Hi, I’m Christian and this is a newsletter with interesting content and links orbiting the world of graph.
This is the third edition of the newsletter and I’m really interested to hear if it’s at all interesting. Drop me a line to let me know what’s good and what’s... less good.
This edition was sent out to subscribers on the 27th of January. Sign up at the bottom to get source/target delivered to your inbox every other Thursday!
When you look up at the night sky what do you see? If you’re graph-inclined (as I’m sure my readers are!) you probably spot constellations straight away. Indeed, an early historical example of a network graph is that of the night’s sky. As ever there’s a practical application for visualizing these graphs: the positions of the stars in this network is important for, say, navigation or the forensic analysis of photographs.
To an observer looking upwards it makes sense that these stars appear to be in a fixed point in the sky. The same can be said when we work with graphs with a geospatial element—typically latitude/longitude coordinates. There’s a snapshot or range of fixed locations for the vertices that makes sense to the viewer. There’s limited benefit to running a layout algorithm to highlight clusters of interest as you lose the geospatial context that makes the view so useful.
There are lots of competing terms available when we talk about graphs. This is especially true for the confluence of graphs and geospatial data. I’ve spoken to many intelligence & insurance fraud analysts who refer to graphs as “maps”. For individuals in the orchestration and network management space; “network maps” is synonymous with “graph”. Sometimes it seems the only universally-acceptable term is “hairball”.
I hadn’t heard of “origin-destination” as a term to describe geospatial graphs until last year but it’s an apt way to describe something I previously referred to as “graphs on maps”. Just like “source & target”, “origin & destination” explains the role of the nodes we’re considering.
One stellar example of this sort of visualization is flowmap.blue – a project I admire for bringing together a number of technologies into a slick and cohesive package:
- Data for flowmap.blue is supplied by Google Sheets which makes it extremely accessible for users to create their own origin-destination maps with ease.
- Mapbox is quickly becoming the de-facto standard for geospatial visualizations, and for good reason (for one example see source/target favourite Andrei Kashcha’s project here). The comprehensive API and overall quality of Mapbox’s components is admirable.
- Above all, the user experience is very smooth. So what if the fans in my MacBook spin up and the case heats up enough to scald my legs? When I use flowmap.blue I feel like I’m already in the future of web-based visualization tools.
Take a look at my top three favorite Flowmaps to see what I mean:
- A mesmerizing view of bird migration on a single night in Europe.
- A fascinating view of refugee flow around the world in 2017.
- Near and dear to my heart as an ex-Torontonian, this map shows the regional travel flows in the “Golden Horseshoe”.
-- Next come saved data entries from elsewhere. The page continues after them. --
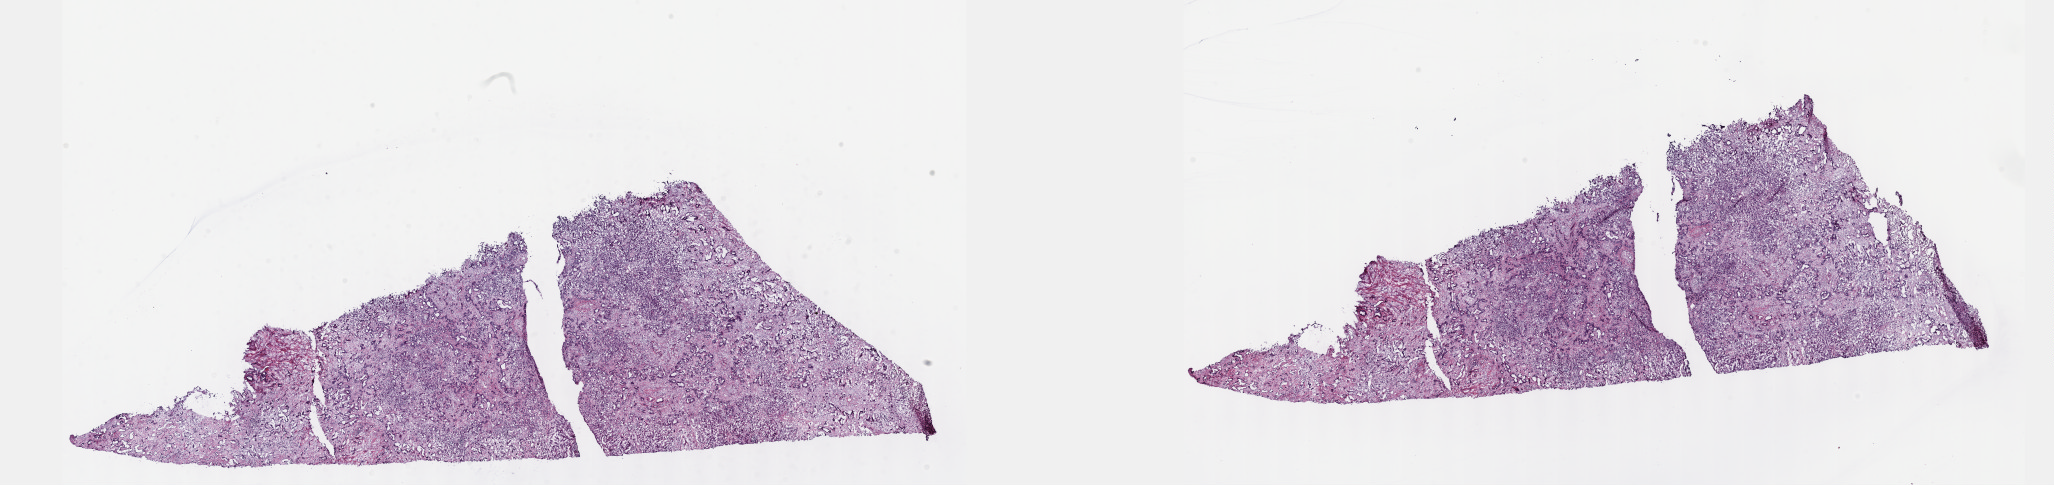
Hematoxylin and eosin (H&E) stained whole-slide image — low-resolution overview of the scanned area, about 33.2 x 7.8 mm (slide scanned at 40x). Frozen section. Sample: primary tumour, liver. Patient: male, age at initial diagnosis 54 years. Histologic grade: G2 (moderately differentiated). Pathologist review of this section (percent, as recorded): tumour cells 50%, tumour nuclei 60%, normal cells 10%, stromal cells 40%, necrosis 0%. Inflammatory infiltration, as recorded: lymphocyte infiltration 0%, monocyte infiltration 0%, neutrophil infiltration 0%.
Pathologic diagnosis: Combined hepatocellular carcinoma and cholangiocarcinoma. AJCC pathologic stage: IIIA (7th edition).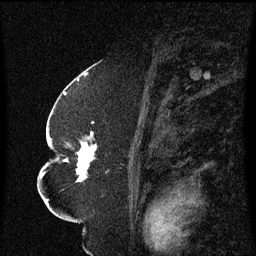
Breast MRI (dynamic contrast-enhanced), one sagittal slice; slice 37 of 60 in the series (ordered by position); dynamic contrast-enhanced series, image 2 of 3 at this slice position (ordered by acquisition); 1.5 T; TE 4.2 ms, TR 8.4 ms; 2.3 mm slice thickness; 256 × 256 image matrix. Patient: female, 52 years. Case-level facts recorded for this patient, not image findings: setting: breast cancer imaged before/during neoadjuvant chemotherapy; receptor status: HR-positive, HER2-negative.
Annotated regions visible in this slice (semi-automatic segmentation, software-assisted and operator-edited):
- analysis volume of interest (the breast-tissue region the enhancement analysis was run in; not a lesion): bounding box (x1, y1, x2, y2) in pixels: (49, 124, 122, 183)
- tumour enhancement mask (voxels above the 70 % enhancement threshold inside the analysis volume of interest): (65, 132, 97, 183)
Let me know if you have any favorites. If you don’t have newsletter fatigue already you can sign up to the flowmap.blue release newsletter on the homepage.
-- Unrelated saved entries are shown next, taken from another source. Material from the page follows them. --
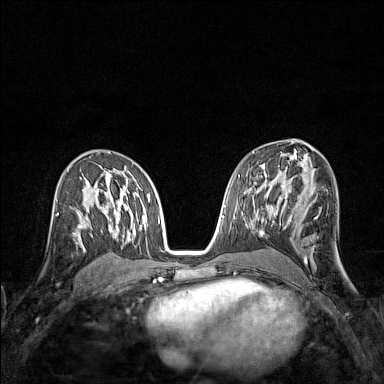
Breast MRI (dynamic contrast-enhanced), one axial slice; position 81 of 160 along the scan axis; dynamic contrast-enhanced series, time point 2 of 7 at this slice position (early post-contrast); 1.5 T; TE 1.8 ms, TR 5 ms; 1 mm slice thickness; 384 × 384 image matrix. Female patient.
Structures marked on this image (semi-automatically segmented with operator editing):
- enhancing-tissue mask used for the functional tumour volume (all voxels passing the contrast-enhancement thresholds inside the analysis volume; usually the tumour): bounding box [x1, y1, x2, y2] px = [74, 213, 83, 245]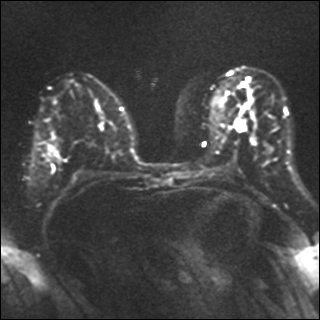
Breast MRI, one axial slice. Position 18 of 40 along the scan axis. Diffusion-weighted series; image 2 of 4 stored at this slice position (different b-values; order by instance number). 1.5 T. 4 mm slice thickness. 320 × 320 image matrix, field of view 320 × 320 mm. Female patient.
Outlined on this slice (expert manual segmentation):
- tumour on diffusion-weighted imaging: bounding box (x1, y1, x2, y2) in pixels: (234, 117, 248, 132)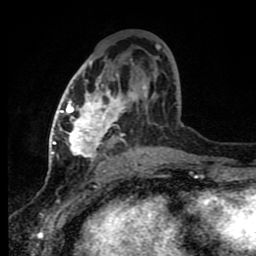
Breast MRI (dynamic contrast-enhanced), one axial slice. Position 43 of 80 along the scan axis. Cropped to one breast. Dynamic contrast-enhanced series, time point 2 of 8 at this slice position (early post-contrast). 1.5 T. TE 4.2 ms, TR 7 ms. 2 mm slice thickness. 256 × 256 image matrix. Female patient.
Structures marked on this image (semi-automatic segmentation, software-assisted and operator-edited):
- enhancing-tissue mask used for the functional tumour volume (all voxels passing the contrast-enhancement thresholds inside the analysis volume; usually the tumour): bounding box [x1, y1, x2, y2] px = [60, 46, 168, 165]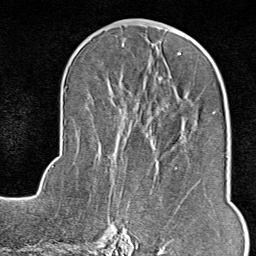
Breast MRI (dynamic contrast-enhanced), one axial slice. Slice 40 of 80 in the series (ordered by position). Cropped to one breast. Dynamic contrast-enhanced series, time point 2 of 9 at this slice position (early post-contrast). 1.5 T. TE 1.8 ms, TR 4.3 ms. 2 mm slice thickness. 256 × 256 image matrix, field of view 180 × 180 mm. Female patient.
Structures marked on this image (semi-automatic segmentation, software-assisted and operator-edited):
- enhancing-tissue mask used for the functional tumour volume (all voxels passing the contrast-enhancement thresholds inside the analysis volume; usually the tumour): bounding box (x1, y1, x2, y2) in pixels: (117, 168, 191, 246)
Just in time for this week’s look at origin-destination graphs here’s a recent survey and attempt at building a taxonomy of geospatial graphs from Sarah Schöttler. I could probably write a whole thing about some of these.
To bring us back down to Earth here’s a mildly-frustrating article from TED that clearly prioritizes busy and distracting visualizations over insightful ones.
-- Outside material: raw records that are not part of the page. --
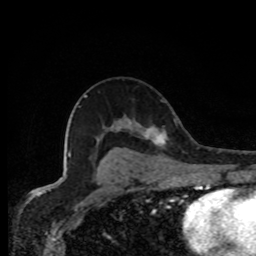
Breast MRI, one axial slice. Position 48 of 80 along the scan axis. Cropped to one breast. Dynamic contrast-enhanced series, time point 2 of 8 at this slice position (early post-contrast). 1.5 T. TE 4.2 ms, TR 7 ms. 2 mm slice thickness. 256 × 256 image matrix, field of view 155 × 155 mm. Female patient.
Structures marked on this image (semi-automatically segmented with operator editing):
- enhancing-tissue mask used for the functional tumour volume (all voxels passing the contrast-enhancement thresholds inside the analysis volume; usually the tumour): box from (x=143, y=126) to (x=167, y=147) px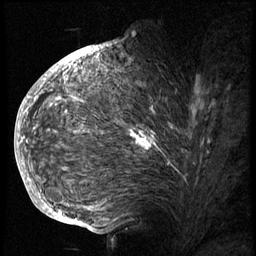
Breast MRI (dynamic contrast-enhanced), one sagittal slice; 3 images stored at this slice position (order not interpretable as contrast timing); 1.5 T; TE 4.2 ms, TR 8.9 ms; 2.5 mm slice thickness; 256 × 256 image matrix, field of view 200 × 200 mm. Female patient, age 57 years. From the clinical record (not read from this slice): setting: breast cancer imaged before/during neoadjuvant chemotherapy; receptor status: HER2-positive.
Outlined on this slice (semi-automatic segmentation, software-assisted and operator-edited):
- analysis volume of interest (the breast-tissue region the enhancement analysis was run in; not a lesion): box from (x=40, y=62) to (x=242, y=175) px
- tumour enhancement mask (voxels above the 140 % enhancement threshold inside the analysis volume of interest): (x=48, y=68)–(x=198, y=150)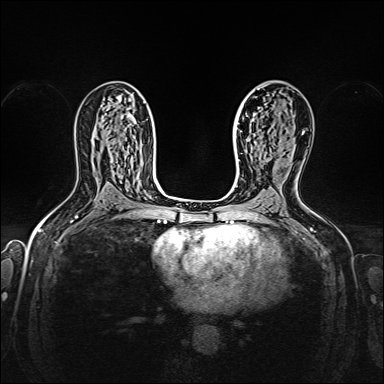
Breast MRI, one axial slice; slice 94 of 160 in the series (ordered by position); dynamic contrast-enhanced series, time point 2 of 7 at this slice position (early post-contrast); 1.5 T; TE 2.3 ms, TR 5.2 ms; 384 × 384 image matrix. Female patient.
Annotated regions visible in this slice (semi-automatic segmentation, software-assisted and operator-edited):
- enhancing-tissue mask used for the functional tumour volume (all voxels passing the contrast-enhancement thresholds inside the analysis volume; usually the tumour): bounding box (x1, y1, x2, y2) in pixels: (279, 147, 281, 149)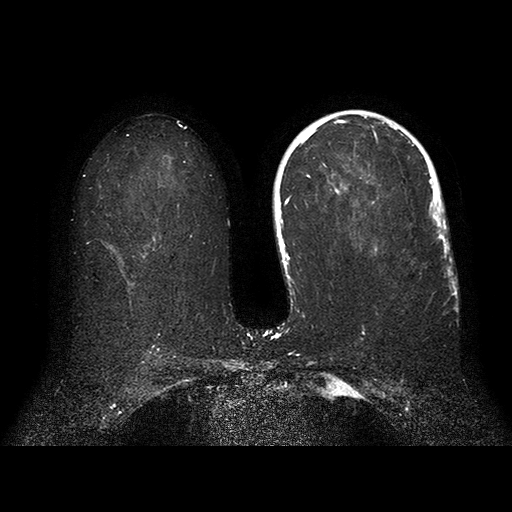
MRI of the breasts; 2 images, each one mid-volume slice chosen by position. Age decade 40s.
Image 1: axial T2-weighted / STIR image, series "T2 STIR AX SENSE", slice 53 of 105.
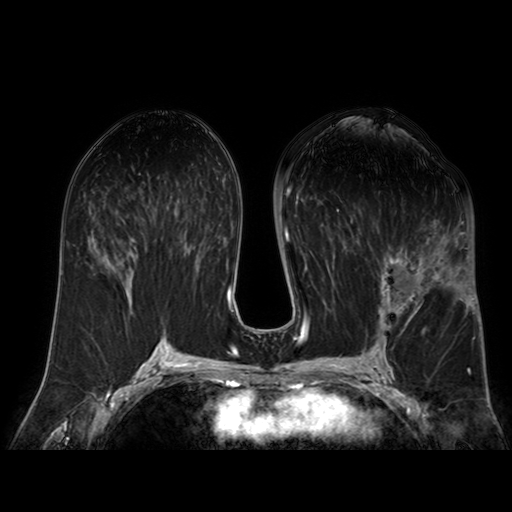
Image 2: axial dynamic contrast-enhanced T1-weighted image, series "AX BLISS_AUTO SENSE", slice 50 of 98, dynamic phase 5 of 8, 4 mm slice thickness.
Patient-level pathology facts (from the clinical record, not from the images): pathology diagnosis: invasive ductal CA (left breast); receptor status (as recorded): ER pos, PR pos, HER2 pos.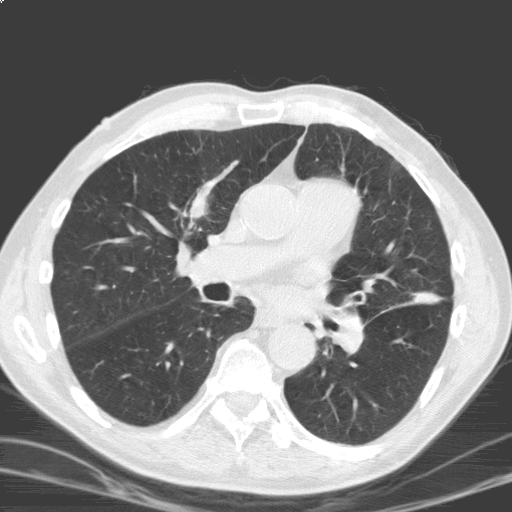
Axial slice from a low-dose chest CT screening exam. Second annual screen. Lung window (W 1500 / L -600 HU). Standard (soft-tissue) reconstruction kernel (C). 120 kVp. Slice 84 of 184 in the series. Male, age 69 years at enrolment. Current smoker at enrolment.
Expert reader's lesion annotation, bounding box <174,177,231,232> (left, top, right, bottom; pixels). The screening reader recorded 2 non-calcified nodules or masses ≥4 mm on this exam; which of them this box marks is not recorded. Lung cancer was diagnosed 17 days after this screen: squamous cell carcinoma, NOS, right upper lobe, moderately differentiated (G2), stage IB (AJCC 6th edition), 40 mm at pathology.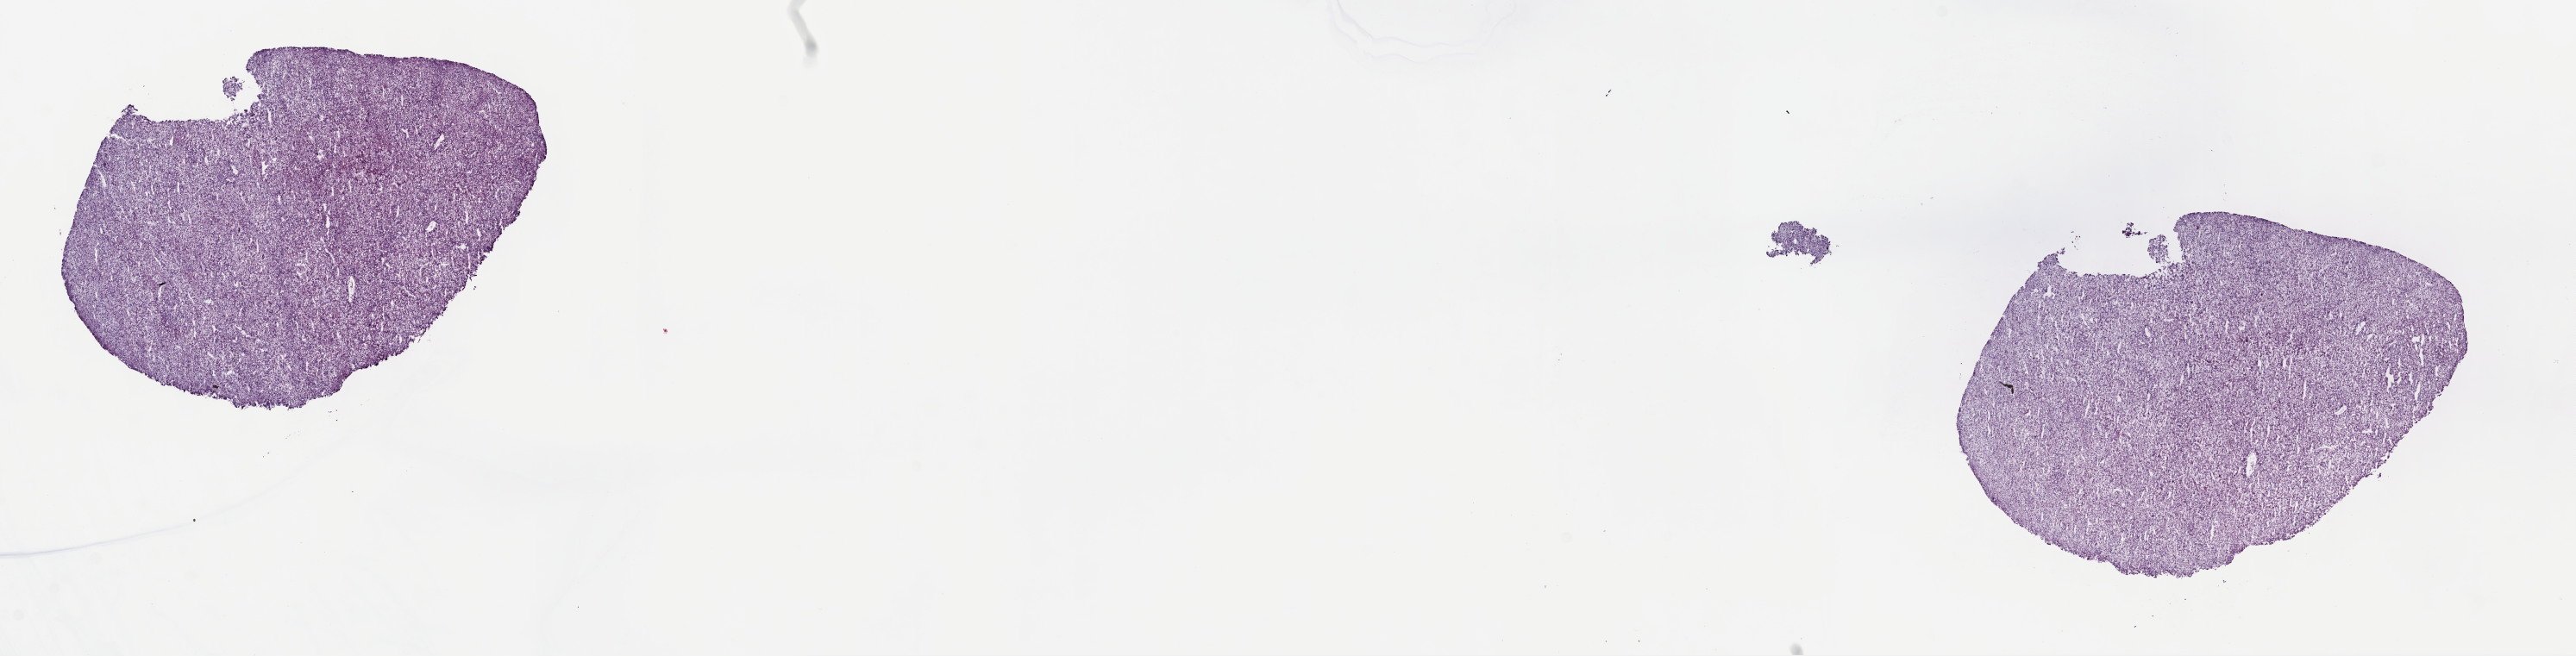
Whole-slide histology image, Hematoxylin and eosin (H&E) stained, low-resolution overview of the scanned area, about 24.2 x 6.2 mm (acquisition: 40x scan), frozen section from the top of the tissue portion, sample: primary tumour, liver. Male patient; age at initial diagnosis 66 years.
Diagnosis: Hepatocellular carcinoma, NOS.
Janos Szendi-Varga has updated their Graph Technology Landscape repository for 2020, with guest coverage on the GraphAware blog.
It’s not an easy job to label and classify hundreds of companies, projects & books but Janos has a pretty good go of it.
The Future of Graph Panel from the Global Graph Summit has been posted to YouTube and it’s a breezy coverage of the processes and challenges facing graph practitioners in 2020 and beyond.
I took a stab at visualizing some Pokemon data a little while ago but there’s a fresh blogpost from Joe Depeau (Neo4j) exploring it in a lot more detail. I’ve been spending some time with the Cypher query language recently and (as showcased here) it’s really second-to-none for graph-focused querying.
I stumbled upon this blogpost from Snow Plow Analytics in 2018 and it’s a thorough look at the pitfalls and benefits of different event-data modelling for graphs. Definitely worth a bookmark for the next time you’re umm-ing and ahh-ing over the right model for your event data.
I enjoyed this article from Venkatesh Rao. It highlights Roam Research (see source/target #1!), newsletters (like this!) static websites (like mine!) and Twitter threads (!) as an emerging space of a sort of lower-fi-internet. The article gets pretty rambly by the end but there’s nothing wrong with that, right?
That’s it for now. Let me know if you have any thoughts or suggestions. Otherwise I’ll see you again in two weeks.